Re: [Cfrg] draft-irtf-cfrg-eddsa - more implementation questions

[Mike Hamburg <mike@shiftleft.org>]

> On Jul 11, 2016, at 11:43 AM, Jim Schaad <ietf@augustcellars.com> wrote:
> 
> 
> 
>> -----Original Message-----
>> From: Cfrg [mailto:cfrg-bounces@irtf.org] On Behalf Of Mike Hamburg
>> Sent: Monday, July 11, 2016 11:14 AM
>> To: Jim Schaad <ietf@augustcellars.com>
>> Cc: cfrg@ietf.org; draft-irtf-cfrg-eddsa@tools.ietf.org
>> Subject: Re: [Cfrg] draft-irtf-cfrg-eddsa - more implementation questions
>> 
>> 
>>> On Jul 11, 2016, at 6:53 AM, Jim Schaad <ietf@augustcellars.com> wrote:
>>> 
>>> In step #3 of the verify function, I assume that I can reduce k mod p
>>> without any problems.   Can I reduce it mod L or not?  It would be useful to
>>> have the hint in the text since it is all over the Sign algorithm.
>> 
>> Good idea; we should add that hint to the spec.
>> 
>> You can’t reduce it mod p.  You can and should reduce it mod L (aka q), at least
>> for the non-strict verification formula.
>> 
>> For the strict verification formula, it may be better to reduce mod hL, where h=8
>> or 4 for ed25519 and ed448 respectively.  This doesn’t affect the usual notion of
>> security, but reducing mod hL will give you the same answer as not reducing,
>> and reducing mod L will sometimes change whether a maliciously-crafted
>> signature validates or not.
>> Since the spec doesn’t say you may reduce mod L, you probably shouldn’t.  But
>> the easier solution is not to use the strict formula.
>> 
>>> I have been using the python program to help debug my quick
>>> implementation of the signature algorithm.  This has worked up to the
>>> point of trying to decode points as the python code does not use the
>>> suggested formula in section 5.1.3 (use this trick) but instead just
>>> directly computes a square root on the base formula.
>>> 
>>> I am therefore unable to determine where my bug is:  In my code, in
>>> the formula, or in how I read the formula.  It might be worthwhile to
>>> actually implement this algorithm for computing square roots if that
>>> is what is suggested.
>> 
>> How are you implementing the division and square root?  The code for square
>> root looks almost the same as the trick anyway, so you could just switch it over.
> 
> Probably because the document implies that one should in order to avoid the double modular exponentiation.

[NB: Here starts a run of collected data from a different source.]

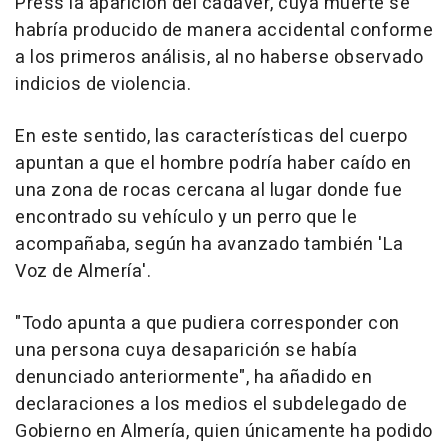
Press la aparición del cadáver, cuya muerte se
habría producido de manera accidental conforme
a los primeros análisis, al no haberse observado
indicios de violencia.
En este sentido, las características del cuerpo
apuntan a que el hombre podría haber caído en
una zona de rocas cercana al lugar donde fue
encontrado su vehículo y un perro que le
acompañaba, según ha avanzado también 'La
Voz de Almería'.
"Todo apunta a que pudiera corresponder con
una persona cuya desaparición se había
denunciado anteriormente", ha añadido en
declaraciones a los medios el subdelegado de
Gobierno en Almería, quien únicamente ha podido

I agree that the python code could stand some improvement.  It should probably also use pow() instead of implementing exponentiation itself.

I believe that the formula given for sqrt(u/v) is correct, but it really should be given as x = u * (uv)^((p-5)/8) and then the same adjustment stpes, because that’s simpler and also correct.  Also, it should be implemented in the Python code.

Likewise, the formula for ed448 in 5.2.3 is correct, but should be replaced by x = u * (uv)^((p-3)/4) with the same adjustment steps.

> 
>> 
>>> By the way, I finally found were the neutral point was defined.  You
>>> still might want to highlight it as part of the point addition sections.
>>> 
>>> Looking at the python code, I think I see the trick you are using to
>>> deal with step 1 in the decoding code for removing the x_0 bit but it
>>> could be highlighted that it is being done in the field parsing
>>> function rather than the decoding function.
>> 
>> It’s being done in decode_base, right?
> 
> No 
>        xs=s[(b-1)//8]>>((b-1)&7)
> 
> obtains the value of x_0, however it does not remove it from the array s, that is being done in frombytes (I think).
> 
> jim

Ah, OK.  Another place where the python should be simplified.

— Mike